I think the only remaining link in the sequence leading to the bug is that when SSH sets its file descriptor 2 to nonblocking mode, this affects the file in CVS. This is a consequence of the Unix file model, in which file descriptors refer to underlying files. A file descriptor has only one flag: whether it is closed if the exec system cal is run. All the other information is attached to the underlying file. Using 2>&1 means that two file descriptors point to the same file. Forking and execing SSH does not change this–in fact, it adds two more file descriptors, in the SSH process, which point to the same file. Any change in the flags associated with that file is seen by all the associated file descriptors.

This separation of file descriptor and file is what makes 2>&1 work. It’s also what makes >> work; >> opens a file in append mode, and the append flag is inherited by other processes which refer to that file.
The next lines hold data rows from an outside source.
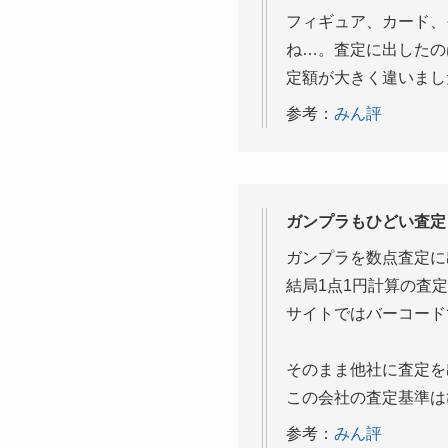
フィギュア、カード、
ね…。査定に出したの
定額が大きく違いまし
参考：
みん評
ガンプラもひどい査定
ガンプラを数点査定に
結局1点1円計算の査
サイトではバーコード
そのまま他社に査定を
この会社の査定基準は
参考：
みん評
In any case, what really counts here is not the exec, but the fork; forking a process should not change the flags associated with a file. Further, I’m sure there programs which depend on the fact that changing the flags on a file after a fork affects the file as seen by the parent process.

It’s possible to imagine that file descriptors point to a new shared structure which then points to the underlying file. The file position and some flags would stay with the underlying flie. The new shared structure would just hold some flags which need not always be shared: O_NONBLOCK, O_ASYNC, etc. Calling fork would not create a new shared structure, but calling exec would, copying the existing structure. That would let some flags not be copied across exec process boundaries.

However, that would be a significant change to the Unix file model, a model which has lasted for decades and is not clearly broken. Absent that change, we are left with a complex bug, in which all choices are reasonable.

The workaround for the problem is to invoke SSH with 2>/dev/null, and assume that SSH never writes anything useful to standard error. The 2>/dev/null disassociates SSH file descriptor 2 from CVS file descriptor 2, so CVS file descriptor 1 is not accidentally set into nonblocking mode.